[Exercise] Scan the data below for lines holding the word "input", and copy each line found.
---------------
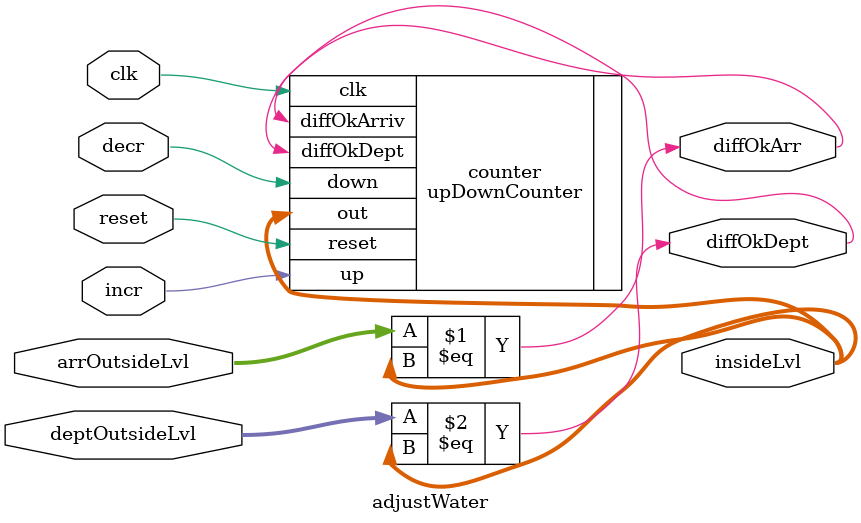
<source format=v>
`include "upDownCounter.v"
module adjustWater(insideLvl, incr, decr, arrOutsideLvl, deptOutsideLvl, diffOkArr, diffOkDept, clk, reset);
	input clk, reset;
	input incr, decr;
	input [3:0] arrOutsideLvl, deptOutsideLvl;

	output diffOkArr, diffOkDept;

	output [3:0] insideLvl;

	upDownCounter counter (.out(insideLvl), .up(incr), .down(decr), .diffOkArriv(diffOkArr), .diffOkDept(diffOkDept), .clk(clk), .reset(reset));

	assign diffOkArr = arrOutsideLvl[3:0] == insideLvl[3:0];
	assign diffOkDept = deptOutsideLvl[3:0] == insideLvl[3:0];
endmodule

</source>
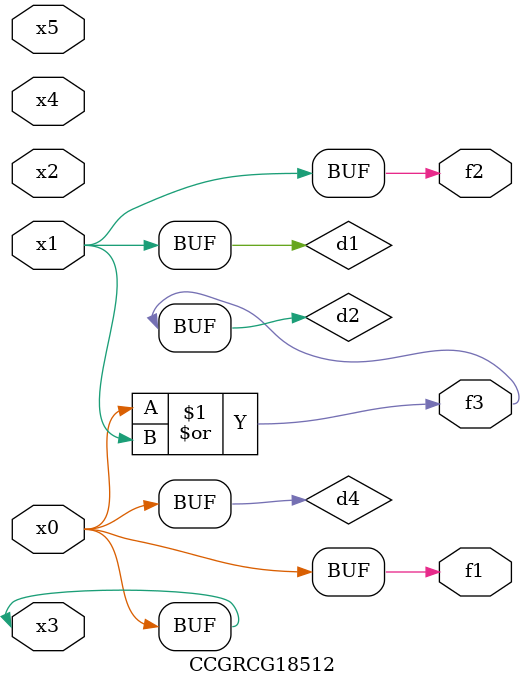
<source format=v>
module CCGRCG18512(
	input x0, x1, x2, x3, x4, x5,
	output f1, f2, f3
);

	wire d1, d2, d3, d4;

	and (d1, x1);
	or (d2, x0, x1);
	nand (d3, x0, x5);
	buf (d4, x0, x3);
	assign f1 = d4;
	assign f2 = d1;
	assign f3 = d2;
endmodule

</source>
---------------
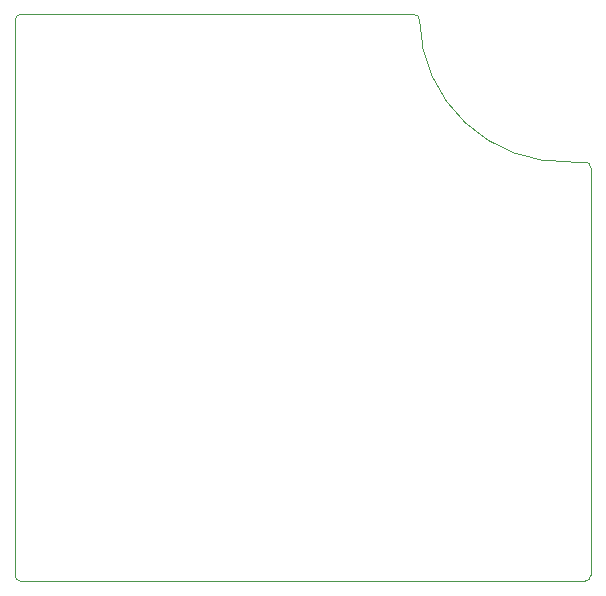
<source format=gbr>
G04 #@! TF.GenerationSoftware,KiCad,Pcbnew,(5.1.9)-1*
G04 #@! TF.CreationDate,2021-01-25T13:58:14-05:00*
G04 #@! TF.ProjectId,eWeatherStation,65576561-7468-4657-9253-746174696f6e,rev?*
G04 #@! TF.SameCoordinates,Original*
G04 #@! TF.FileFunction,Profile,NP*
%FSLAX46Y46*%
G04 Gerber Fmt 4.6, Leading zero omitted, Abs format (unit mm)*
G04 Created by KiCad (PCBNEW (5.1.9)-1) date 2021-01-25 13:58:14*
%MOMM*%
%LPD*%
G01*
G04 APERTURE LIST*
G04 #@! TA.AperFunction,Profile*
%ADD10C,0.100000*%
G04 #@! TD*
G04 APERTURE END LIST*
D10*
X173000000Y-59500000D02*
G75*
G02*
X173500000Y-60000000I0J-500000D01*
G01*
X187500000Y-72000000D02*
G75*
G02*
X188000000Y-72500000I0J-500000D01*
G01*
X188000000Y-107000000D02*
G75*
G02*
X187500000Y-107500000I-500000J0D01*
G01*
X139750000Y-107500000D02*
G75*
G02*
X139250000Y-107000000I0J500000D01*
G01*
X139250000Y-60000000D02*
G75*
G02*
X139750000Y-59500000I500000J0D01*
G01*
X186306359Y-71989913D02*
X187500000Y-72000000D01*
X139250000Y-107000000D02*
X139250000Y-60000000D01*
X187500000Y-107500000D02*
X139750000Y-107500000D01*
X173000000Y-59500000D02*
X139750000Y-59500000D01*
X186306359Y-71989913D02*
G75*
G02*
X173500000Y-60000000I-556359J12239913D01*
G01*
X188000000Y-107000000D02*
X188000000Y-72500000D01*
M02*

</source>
---------------
[Solution]
	input clk, reset;
	input incr, decr;
	input [3:0] arrOutsideLvl, deptOutsideLvl;
	input x0, x1, x2, x3, x4, x5,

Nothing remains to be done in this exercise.